▶ [Reading passage]:
PFP demonstrates a clear predilection for women with prevalence and incidence rates that are 2 to 3 times greater for women than men. This prevalence and incidence rate are thought to reflect specific anatomic and biomechanical variations in women that predispose to PFP. Women, for example, exhibit lower cartilage thickness and greater peak cartilage stress during stair-walking. Disparities in lower extremity strength as well as both static and dynamic alignment have also been purported as contributing factors. Comparative studies of lower extremity strength demonstrate greater hip abduction and external rotation strength in men when compared with women. Meanwhile, increased Q-angle, as well as dynamic knee valgus angle and hip internal rotation angle, has also been reported in women compared with men. Each of these variables has been independently implicated as risk factors for PFP and are discussed in greater detail in subsequent sections.
Traditionally, PFP has been considered an affliction of younger patients. Interestingly, a recent investigation of injury patterns in masters runners demonstrated similar rates of PFP between those older and younger than 40 years of age. This trend may reflect greater involvement of older athletes in sport, and the increasingly recognized chronic nature of PFP. Certainly more current studies evaluating the incidence and prevalence of PFP across a wide age range are warranted.
Cause of Patellofemoral Pain
The precise pathogenesis of PFP remains poorly understood; however, the pain of PFP seems to represent the end result of increased stress at the patellofemoral joint. The cause of exaggerated joint strain is a point of particular contention. Classically, aberrant patellar alignment and tracking were thought to signify the primary precipitant of patellofemoral stress and PFP. Nevertheless, it has become increasingly clear that patellofemoral malalignment, while representing one risk factor, cannot solely account for the development of PFP. Indeed, clinical and radiographic malalignment is observed in a mere subset of individuals presenting with PFP. Contrariwise, many with evidence of abnormalities in patellar position never develop symptoms of PFP.

▶ [Work order 1]:
In the passage on patellofemoral pain, how much greater are the prevalence and incidence rates of PFP for women than for men?
▶ [Work order 2]:
Resume the passage on patellofemoral pain from the point where it stops.

▶ [Records taken from a dataset]:
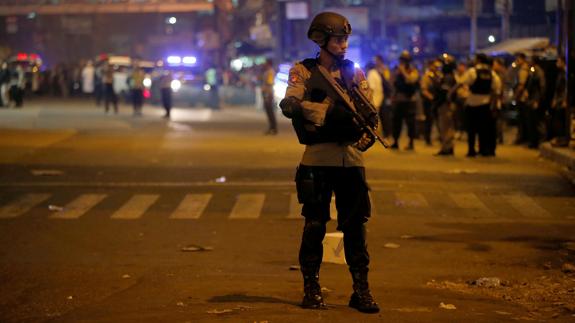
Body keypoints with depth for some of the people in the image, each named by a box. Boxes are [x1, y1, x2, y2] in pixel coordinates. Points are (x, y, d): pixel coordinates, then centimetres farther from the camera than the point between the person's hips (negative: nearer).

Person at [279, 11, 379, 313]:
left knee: (355, 225, 4)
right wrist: (328, 110, -25)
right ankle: (311, 289, 13)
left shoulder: (353, 72, 12)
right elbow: (289, 105, -14)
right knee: (315, 225, 3)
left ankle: (361, 290, 9)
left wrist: (367, 133, -17)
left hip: (351, 158, 3)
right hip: (318, 158, -3)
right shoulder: (303, 71, 1)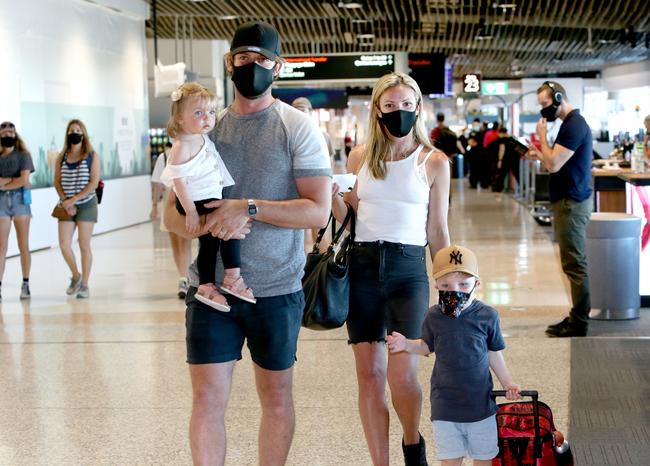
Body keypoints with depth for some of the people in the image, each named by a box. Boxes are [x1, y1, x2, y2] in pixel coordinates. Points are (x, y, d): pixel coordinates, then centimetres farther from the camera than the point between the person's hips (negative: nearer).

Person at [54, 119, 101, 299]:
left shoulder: (92, 156, -2)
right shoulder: (62, 158, 8)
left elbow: (94, 183, -10)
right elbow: (57, 182, 5)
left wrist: (73, 200, -15)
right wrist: (65, 201, -10)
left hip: (86, 204, -3)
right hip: (67, 206, 3)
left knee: (84, 245, -1)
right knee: (64, 244, -5)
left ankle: (84, 284, 8)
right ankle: (76, 276, 19)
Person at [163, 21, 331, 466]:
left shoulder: (298, 128, -2)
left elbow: (318, 211, -11)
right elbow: (173, 213, 7)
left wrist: (249, 208, -21)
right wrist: (209, 224, -15)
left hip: (277, 289, -2)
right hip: (211, 286, 2)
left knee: (276, 396, 11)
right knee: (207, 399, 0)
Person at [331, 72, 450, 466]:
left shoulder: (434, 162, 2)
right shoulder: (360, 157, 9)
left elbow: (438, 232, 5)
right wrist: (334, 197, -5)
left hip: (408, 268, -2)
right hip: (362, 267, 2)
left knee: (402, 374, -12)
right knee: (369, 374, 2)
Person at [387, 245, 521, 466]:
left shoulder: (487, 316, -9)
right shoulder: (434, 317, -6)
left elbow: (493, 353, 4)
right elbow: (427, 346, 10)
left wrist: (507, 382, 5)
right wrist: (407, 345, -8)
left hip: (480, 401, 0)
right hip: (445, 405, 0)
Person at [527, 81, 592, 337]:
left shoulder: (573, 125, -15)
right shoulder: (573, 123, 16)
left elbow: (553, 165, -20)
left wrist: (542, 135, -9)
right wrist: (539, 155, 10)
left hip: (571, 202, -10)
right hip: (570, 200, 10)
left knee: (575, 264, -7)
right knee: (575, 263, 12)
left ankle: (579, 323, -3)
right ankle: (578, 317, 17)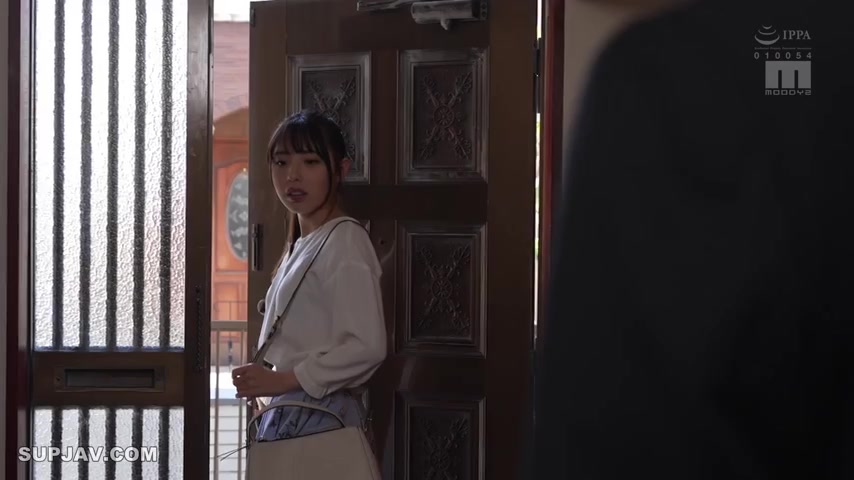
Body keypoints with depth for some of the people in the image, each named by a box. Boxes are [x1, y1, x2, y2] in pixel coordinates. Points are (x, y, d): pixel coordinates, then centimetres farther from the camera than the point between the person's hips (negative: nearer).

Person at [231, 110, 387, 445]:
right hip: (288, 416, 9)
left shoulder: (345, 241, -9)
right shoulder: (301, 245, 19)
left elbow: (365, 346, -18)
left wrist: (283, 379, -18)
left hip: (320, 419, -9)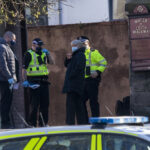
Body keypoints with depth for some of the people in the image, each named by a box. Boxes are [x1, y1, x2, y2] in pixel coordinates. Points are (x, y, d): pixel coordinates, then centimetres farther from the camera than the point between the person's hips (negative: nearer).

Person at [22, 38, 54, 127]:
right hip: (34, 82, -6)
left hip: (44, 81, 6)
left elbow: (52, 62, 13)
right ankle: (32, 123, -1)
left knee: (45, 103, 8)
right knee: (35, 104, -6)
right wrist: (25, 80, -15)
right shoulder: (29, 54, -3)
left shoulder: (43, 53, 17)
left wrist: (48, 54, -2)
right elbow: (24, 68, -7)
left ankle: (43, 122, 17)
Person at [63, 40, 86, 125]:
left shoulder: (80, 55, -10)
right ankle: (81, 122, 15)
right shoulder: (75, 55, 21)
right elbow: (67, 65, 26)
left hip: (74, 82, -11)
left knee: (71, 102, -14)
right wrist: (68, 59, 6)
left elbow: (78, 67, -21)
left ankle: (70, 122, -18)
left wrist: (71, 76, -18)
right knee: (78, 103, 12)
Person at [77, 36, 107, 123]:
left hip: (92, 80, -8)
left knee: (93, 101, -6)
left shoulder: (93, 53, -3)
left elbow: (103, 62, -9)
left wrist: (98, 72, -19)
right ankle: (85, 121, 13)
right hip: (83, 81, 8)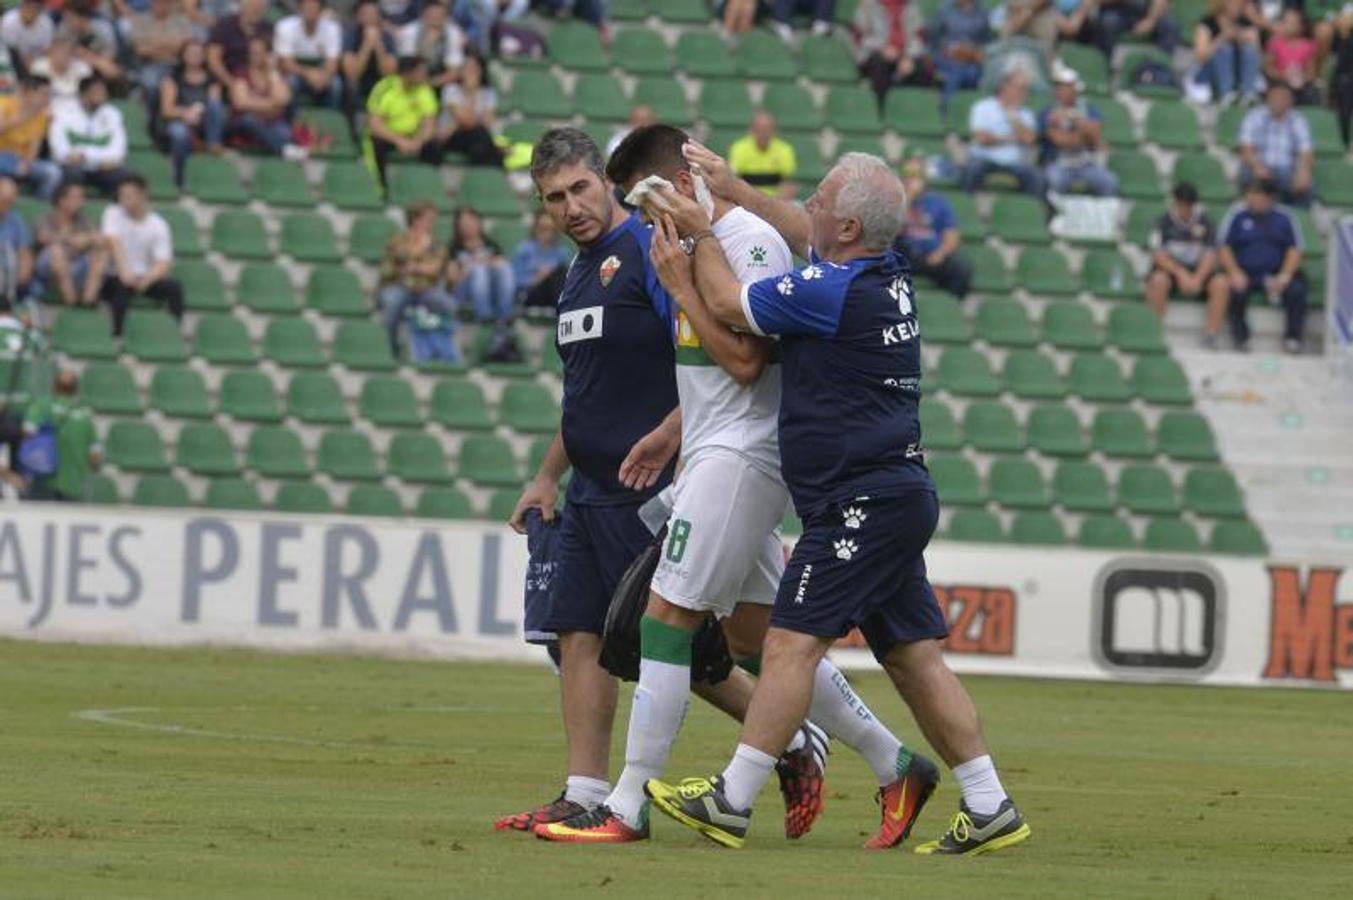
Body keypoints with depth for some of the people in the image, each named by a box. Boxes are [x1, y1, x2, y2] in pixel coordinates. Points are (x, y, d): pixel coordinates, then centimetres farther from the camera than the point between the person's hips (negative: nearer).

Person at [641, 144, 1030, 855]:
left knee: (791, 642, -10)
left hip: (861, 499, -10)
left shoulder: (835, 291, -16)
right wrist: (730, 190, 35)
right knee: (913, 657, 9)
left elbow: (726, 304, -3)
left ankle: (730, 803, -12)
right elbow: (805, 235, 32)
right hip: (901, 495, 10)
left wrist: (701, 234, 13)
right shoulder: (885, 277, 11)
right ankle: (989, 808, 8)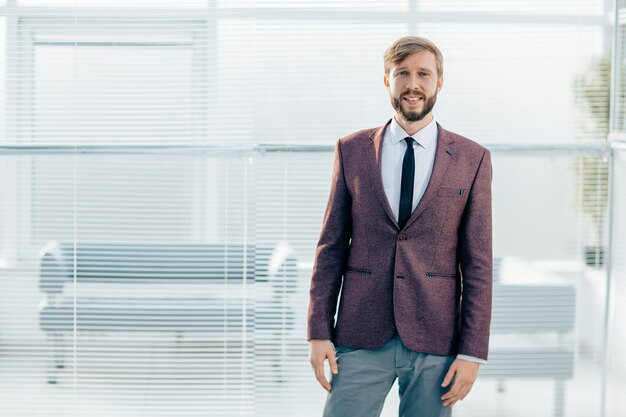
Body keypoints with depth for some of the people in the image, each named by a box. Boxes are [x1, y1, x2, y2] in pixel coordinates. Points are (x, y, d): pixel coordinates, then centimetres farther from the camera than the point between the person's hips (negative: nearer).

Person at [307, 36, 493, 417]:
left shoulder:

▶ [Final answer 1]:
They are 2 to 3 times greater for women than for men.

▶ [Final answer 2]:
Remedying this incongruity, Dye proposed his “theory of tissue homeostasis.” He suggested that alterations in tissue homeostasis may occur under any circumstance that supersedes the so-called envelope of function or load acceptance capacity of the joint. According to his model, gross structural abnormalities and repetitive overload alike may challenge the envelope of function, exceeding the force across the joint that can be safely tolerated and ultimately result in disruption to the osseous and periosseous tissues. Among the tissues thought to cause pain in PFP are the subchondral bone (by way of disrupted articular cartilage), medial and lateral retinacula, and infrapatellar fat pad.
Risk Factors
PFP is thought to be multifactorial, with a variety of risk factors that may contribute to its inception. Although the significance of these risk factors in isolation is debatable, it is more likely the culmination of multiple predisposing conditions that challenges the load-bearing tolerance of the joint and results in symptoms. In order to develop a framework for the diagnosis of PFP, then, it is critical to first understand these underlying risk factors, which may be categorized broadly as local joint impairments, deficits in lower extremity biomechanics, and training errors ( Table 1 ). Moreover, recognition of these factors allows for a more targeted approach to treatment and may help prevent recurrence.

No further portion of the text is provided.